In the past week and a half, a lot of the buying has seemingly dried up. Only five names have seen their allocations increase, and there’s only been a buy in ARKK on 3 of the past 8 trading days. Cathie Wood was on CNBC’s “Halftime Report” on February 17th talking about how innovation names are trading at huge discounts currently, yet recently as these names have fallen further, her buying spree has come to a halt. For those curious, this is not due to overall redemptions in the fund, as ARKK has actually had net inflows in recent weeks. To illustrate the key point here, more than a third of the holdings in ARKK hit new 52-week lows on Tuesday, and quite a few others are within a stone’s throw of getting there. However, there have been no purchases over the past three trading days.
Cathie Wood has said that in times like these, she consolidates the portfolio down to her highest conviction names. On the face of it, that certainly has been the case with ARKK this year, which has gone from 43 holdings to just 35 after Trimble’s exit on Tuesday. However, it also seems a bit contradictory when you see that Cathie Wood seemed so bullish on Tesla only to sell a majority of her position. Despite a $3,000 price target, Cathie spent more than that five months selling nearly 3 million Tesla shares on an allocation basis across the three major ETFs that owned it. For about a month recently she bought some Tesla shares back, but it was just around 170,000 in total, and some of the purchases actually came at prices higher than what she was selling them at for last year.

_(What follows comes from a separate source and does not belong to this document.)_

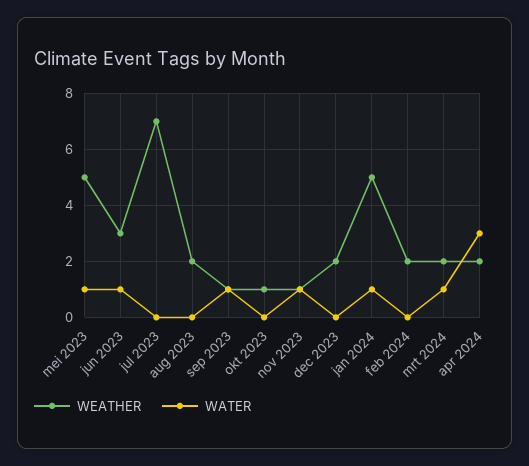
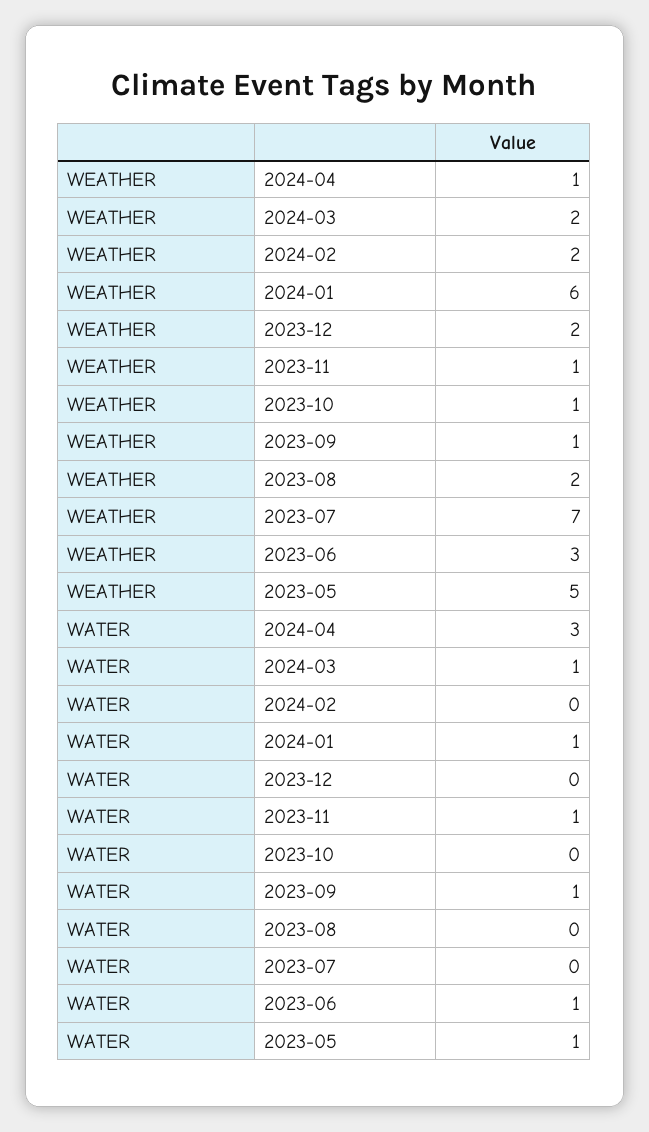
WEATHER, jan 2024: 5 -> 6
WEATHER, apr 2024: 2 -> 1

So what’s going on here? Well, it appears that we’ve reached a point where Cathie Wood is unwilling to sell any of her current holdings to fund purchases of others. She wouldn’t admit to being wrong during some of those media appearances, but the market has certainly said otherwise. My question is why is she so keen on holding on to every last one of these major losers? There are seven names that have less than a 0.9% weight in the ARKK ETF currently. Even if one were to double from here it won’t add much to the return of the total fund, especially when the ETF has moved by several percent in a single trading day numerous times recently.
If Cathie Wood and her team have such a high conviction on all of these names, wouldn’t they all just be equally weighted in the fund? You wouldn’t have some holdings representing nearly 10% of the ETF and others below 0.3%. Remember, other than the famous price targets and models that ARK Invest has put out for Tesla, the firm has not put out anything close to that for any other name it has owned. Tesla has even lost its top spot in the ARK Next Generation Internet ETF (ARKW) at times recently to Coinbase (COIN), but I haven’t seen ARK Invest come out with any super high price targets or extravagant models on that name.
In conclusion, there seems to be some unusual activity going on with the ARK Innovation ETF. Allocation purchases have slowed to a crawl over the past week and a half. Those buys that have happened have primarily been funded from the sales of Trimble, which ARKK has now completely exited. More than a third of the ETF’s holdings hit new 52-week lows during Tuesday’s trade, with many more being very close, and there have been no purchases for three days now. It certainly seems that the ETF is stuck in this situation until Cathie Wood chooses a new name or names to sell, but perhaps that would be an admission that she has been completely wrong here.